*YOUR ASSIGNMENT*
Search the records for the word "from" and report each line that has it.

*MATERIAL FOR THE TASK*
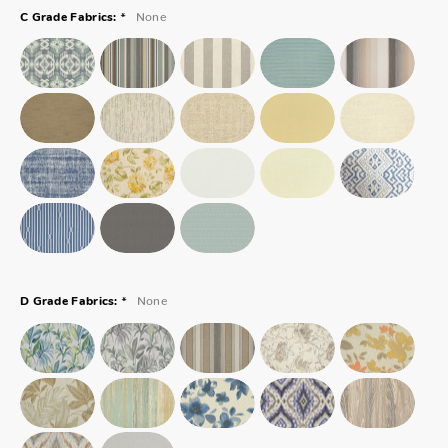
*
None
C Grade Fabrics:
*
None
D Grade Fabrics:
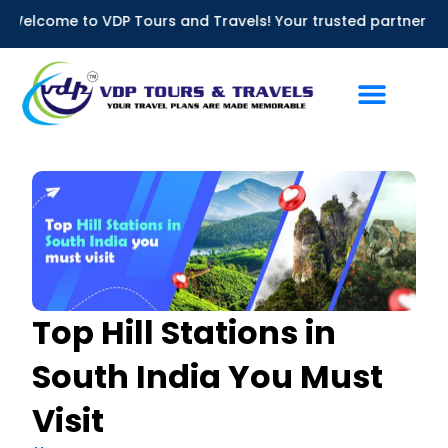
Skip
me to VDP Tours and Travels! Your trusted partner for Bus Ren
to
content
Top Hill Stations in
South India You Must
Visit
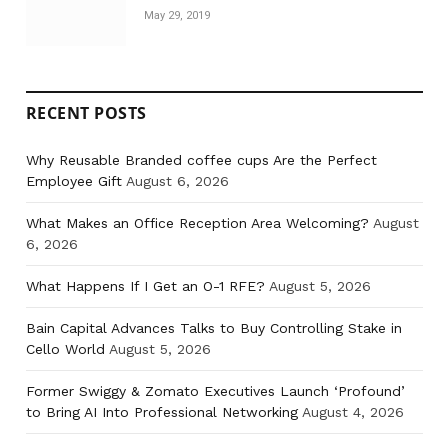
May 29, 2019
RECENT POSTS
Why Reusable Branded coffee cups Are the Perfect
Employee Gift
August 6, 2026
What Makes an Office Reception Area Welcoming?
August
6, 2026
What Happens If I Get an O-1 RFE?
August 5, 2026
Bain Capital Advances Talks to Buy Controlling Stake in
Cello World
August 5, 2026
Former Swiggy & Zomato Executives Launch ‘Profound’
to Bring AI Into Professional Networking
August 4, 2026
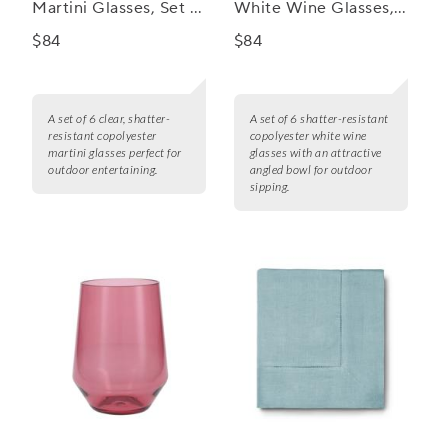
Martini Glasses, Set of
White Wine Glasses,
6
Set of 6
$84
$84
A set of 6 clear, shatter-
A set of 6 shatter-resistant
resistant copolyester
copolyester white wine
martini glasses perfect for
glasses with an attractive
outdoor entertaining.
angled bowl for outdoor
sipping.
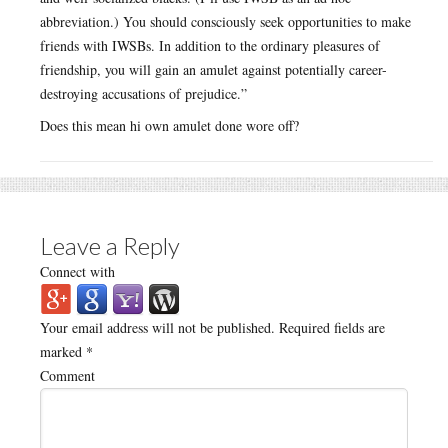
abbreviation.) You should consciously seek opportunities to make
friends with IWSBs. In addition to the ordinary pleasures of
friendship, you will gain an amulet against potentially career-
destroying accusations of prejudice.”
Does this mean hi own amulet done wore off?
Leave a Reply
Connect with
Your email address will not be published.
Required fields are
marked
*
Comment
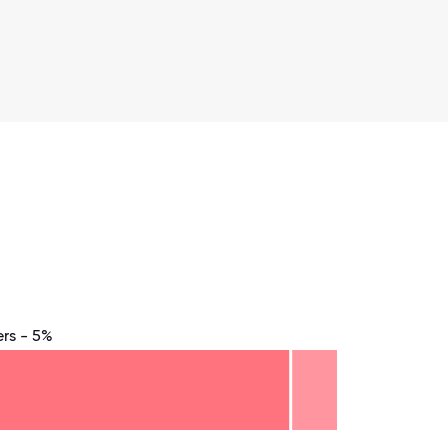
rs - 5%
8.75
71.875
75
78.125
81.25
84.375
87.5
90.625
93.75
96.875
100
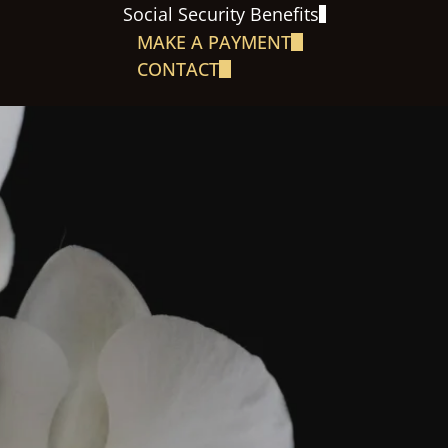
Social Security Benefits
MAKE A PAYMENT
CONTACT
S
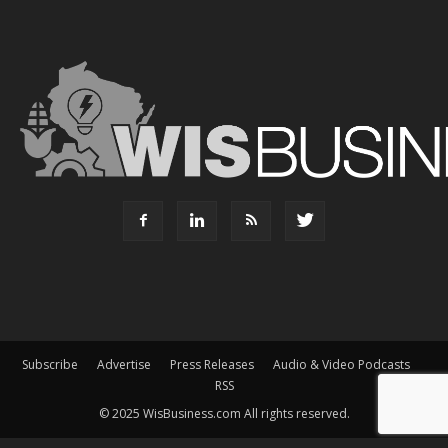
Subscribe
Advertise
Press Releases
Audio & Video Podcasts
RSS
© 2025 WisBusiness.com All rights reserved.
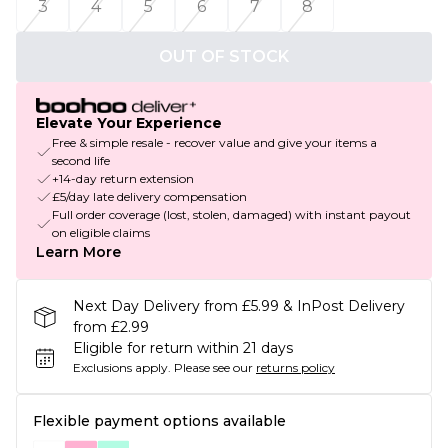
3
4
5
6
7
8
OUT OF STOCK
Elevate Your Experience
Free & simple resale - recover value and give your items a
second life
+14-day return extension
£5/day late delivery compensation
Full order coverage (lost, stolen, damaged) with instant payout
on eligible claims
Learn More
Next Day Delivery from £5.99 & InPost Delivery
from £2.99
Eligible for return within 21 days
Exclusions apply.
Please see our
returns policy
Flexible payment options available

*FINISHED EXERCISE*
Next Day Delivery from £5.99 & InPost Delivery
from £2.99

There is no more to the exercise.